Auch die Geschichte ist Natur. Es gibt eine Kette von Ursachen und Wirkungen, und was wir Genie oder einen großen Menschen nennen, ist immer das notwendige Erzeugniß bestimmter Bedingungen.
Ein mehr als tausendjähriger Kampf Corsica's mit seinen Bezwingern war vorangegangen, ehe der große Sieger Napoleon geboren wurde, in dessen Natur sich dies felsenfeste Eiland und dies im Schlachtenkampf gestählte, auf engstem Raum zusammengedrängte Inselvolk ein Organ geschaffen hat, dessen Gesetz war: die Schrankenlosigkeit. Dies ist die Reihe aufwärts, der corsische Bandit, der corsische Soldat, Renuccio della Rocca, Sampiero, Gaffori, Pasquale Paoli, Napoleon.
Ich trat in ein kleines Zimmer mit blauen Tapeten und zwei Fenstern, von denen das eine nach einem Hofbalkon, das andere nach der Straße geht. Man sieht darin einen Wandschrank hinter einer Tapetenthüre, und einen Kamin, der mit gelbem Marmor eingefaßt und mit mythologischen Reliefs geziert ist. In diesem Zimmer kam am 15. August 1769 Napoleon zur Welt. Es ist doch ein seltsames Gefühl, welches die Seele auf einer Stätte ergreift, wo ein ungewöhnlicher Mensch geboren ward. Es ist, als werfe man einen Blick hinter den Vorhang der Natur, wo sie die Organe ihrer Bewegung schafft. Aber nichts erkennen wir als das Erscheinende, und nach dem Wie fragen wir stets vergebens.
Noch andere Räume zeigt man, den Tanzsal der Familie, das Zimmer der Madame Letitia, das kleine Zimmer Napoleons, wo er schlief, und das, worin er arbeitete. Es sind dort noch zwei kleine Wandschränke zu sehen, in denen seine Schulbücher standen. Auch jetzt stehen Bücher darin. Neugierig griff ich darnach, als ob es die Napoleons gewesen wären; es waren vergilbte Rechtsbücher, theologische Dinge, ein Livius, ein Guicciardini und andere, wol Eigentum der Familie Pietra Santa, die mit den Bonaparte verwandt ist und gegenwärtig ihr Haus besitzt.

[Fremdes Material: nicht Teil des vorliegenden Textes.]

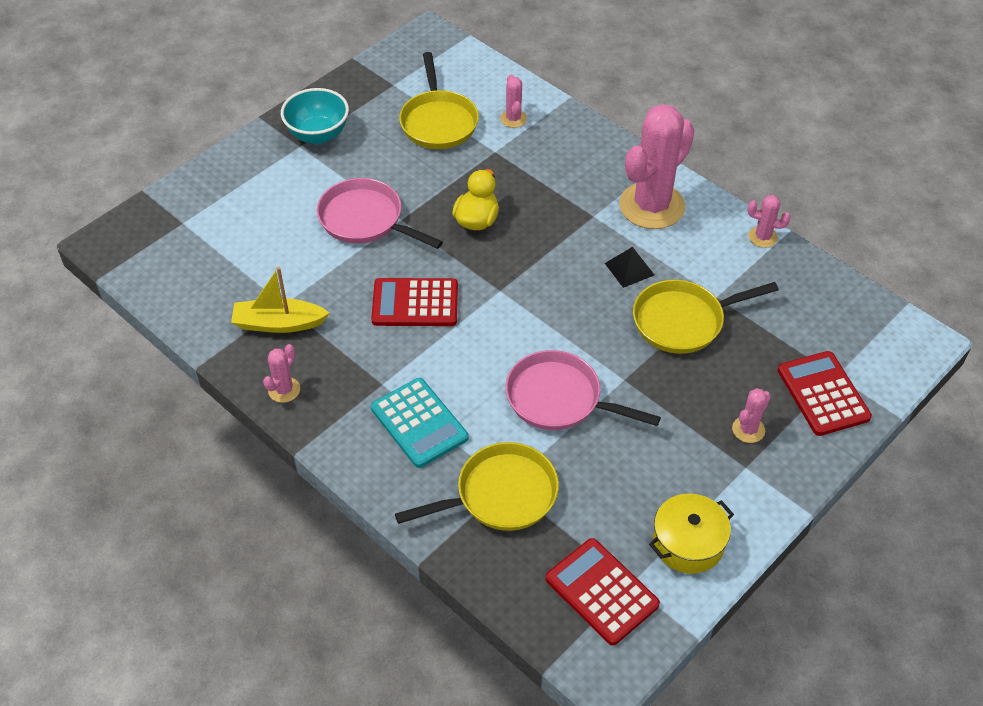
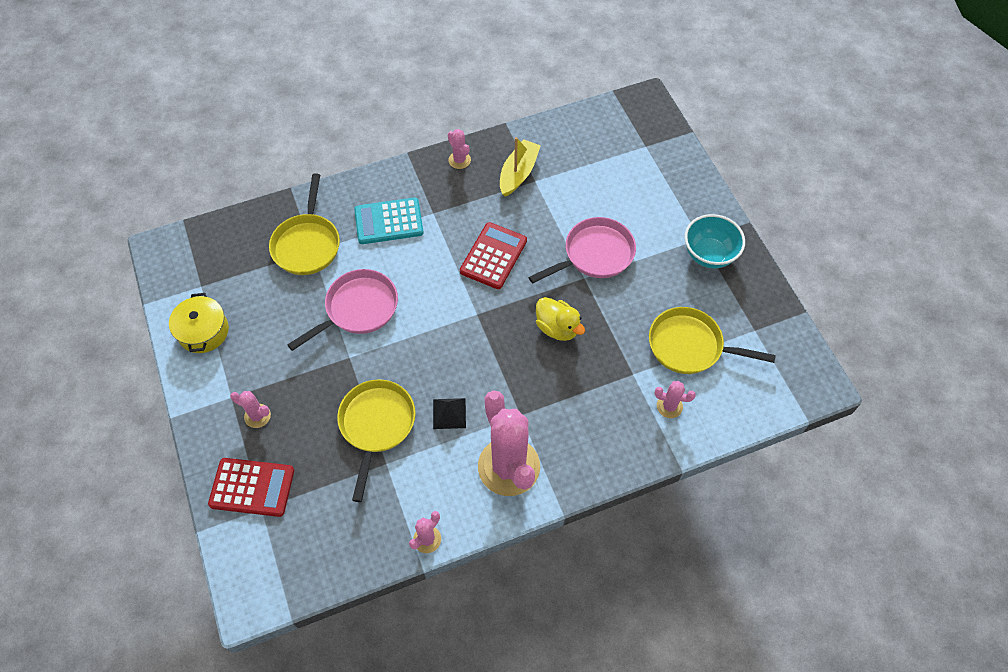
camera: 115 degrees right, 10 degrees up
red calculator [546,538,660,645] -> none
pink cactus [732,388,771,443] -> pink cactus turned 45 degrees counterclockwise [230,391,271,428]

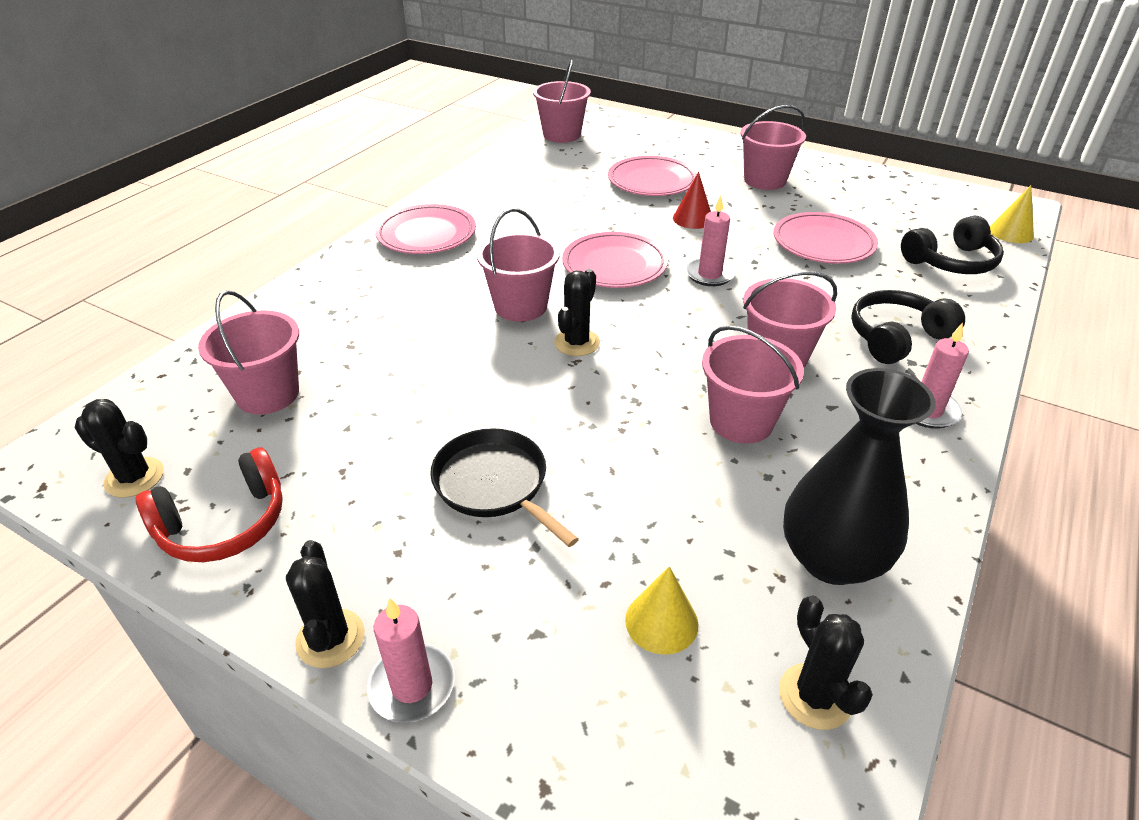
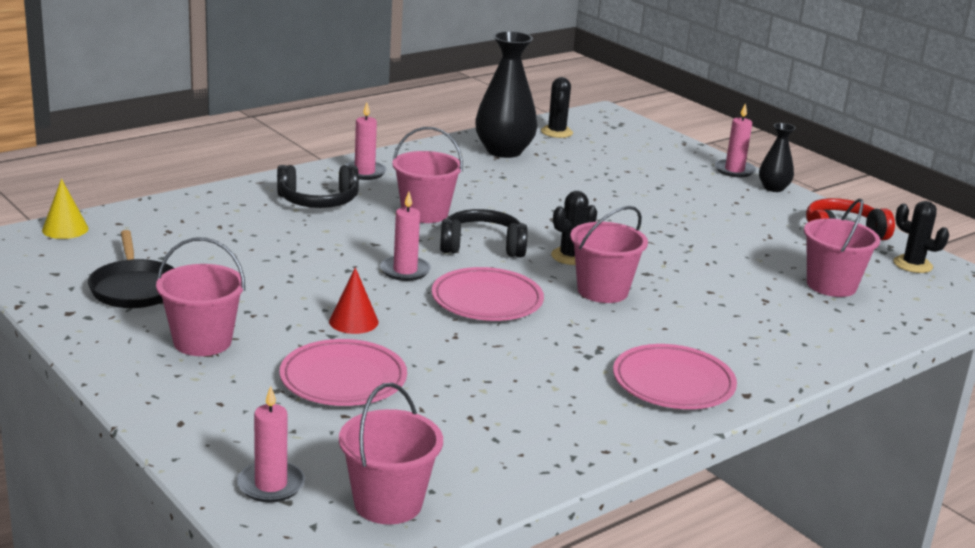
camera: 160 degrees left, 15 degrees down
black cactus [286,540,365,668] -> black vase [759,123,796,192]
black pan [430,428,579,547] -> black pan moved to [88,230,174,308]
yellow cone [625,566,698,655] -> none
pink bucket [702,325,804,444] -> none
pink plate [773,212,878,264] -> none
black headphones [901,216,1004,274] -> black headphones moved to [440,209,528,257]
none -> pink candle [237,386,305,503]

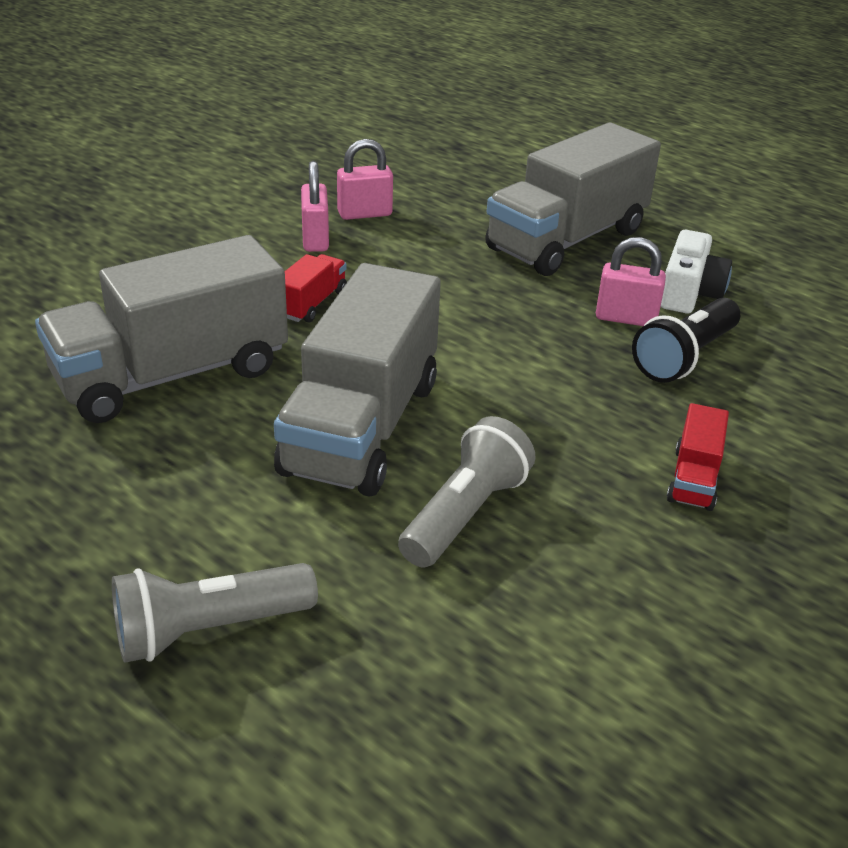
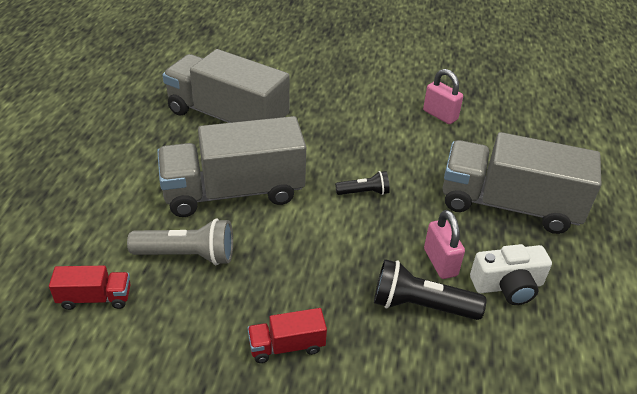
camera: 60 degrees right, 5 degrees up
grey flashlight [112,563,318,663] -> none
red truck [284,254,347,322] -> red truck moved to [49,266,131,310]
pink padlock [301,161,329,252] -> none
none -> black flashlight [335,171,390,195]

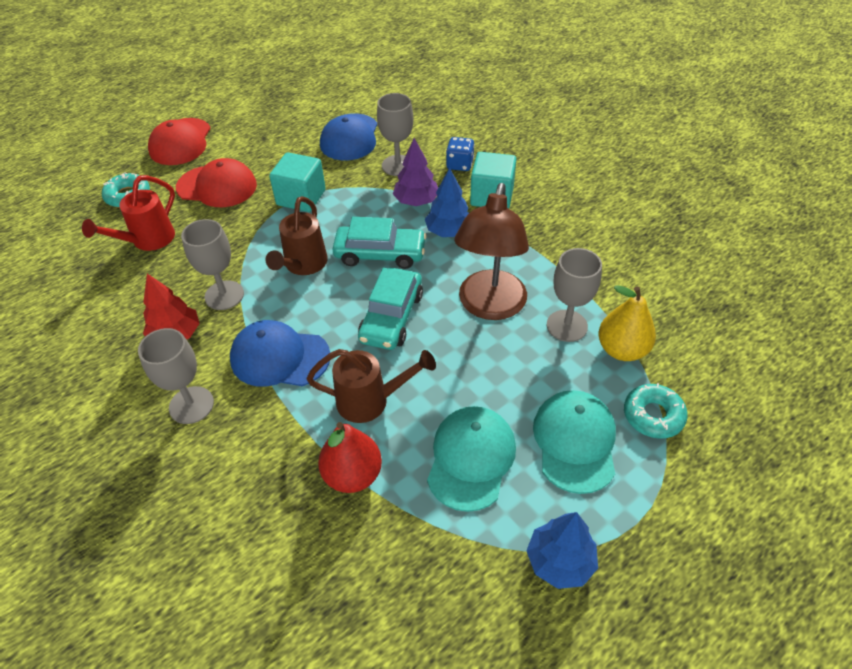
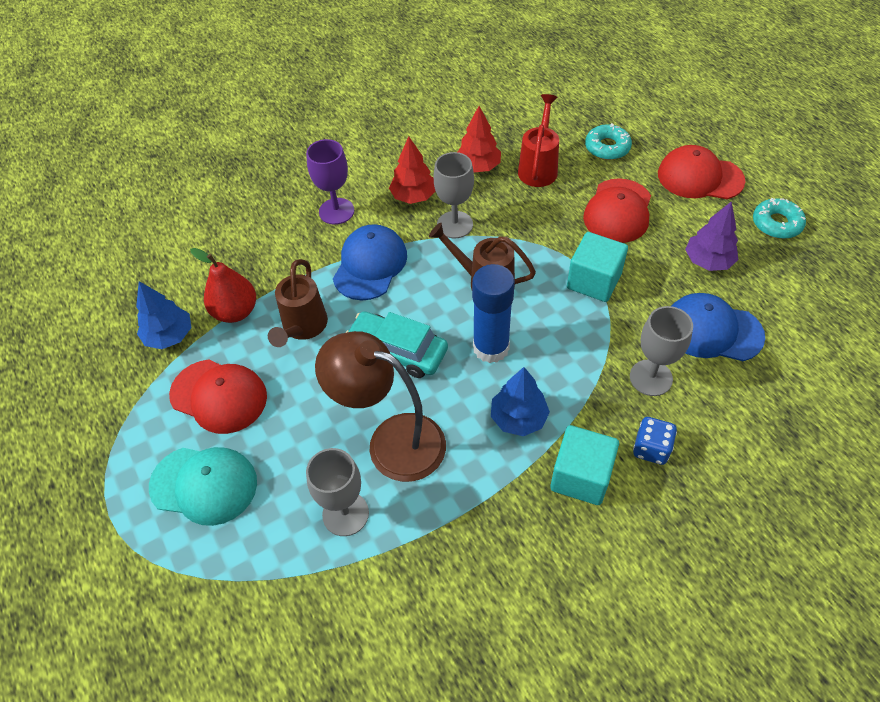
camera: 100 degrees right, 5 degrees up
red watering can [82,175,175,251] -> red watering can turned 60 degrees clockwise [518,94,559,187]
grey goblet [138,328,214,424] -> purple goblet [306,139,354,225]
turquoise car [333,217,427,269] -> blue glue stick [472,264,515,363]
purple tree [393,138,438,206] -> purple tree moved to [685,201,738,271]
turquoise cap [427,406,516,512] -> red cap [169,360,267,434]
blue tree [526,512,598,589] -> blue tree moved to [136,281,191,349]
yellow pear [598,285,656,361] -> none
turquoise donut [624,383,688,439] -> turquoise donut moved to [753,198,806,239]
none -> red tree [458,106,501,172]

In diesem Hause ist es gut die Jugendgeschichte Napoleons sich zu vergegenwärtigen, welche noch immer nicht gehörig begründet ist. Was ich davon weiß, hörte, las, will ich erzählen. Vieles verdanke ich dem eben erschienenen Buch eines Corsen Nasica: Mémoires sur l'enfance et la jeunesse de Napoléon jusqu'à l'age de vingt-trois ans. Das Buch ist dem Neffen des Onkels gewidmet, geistlos geschrieben, aber es enthält unbezweifelt richtige Thatsachen und einige schätzenswerte Documente.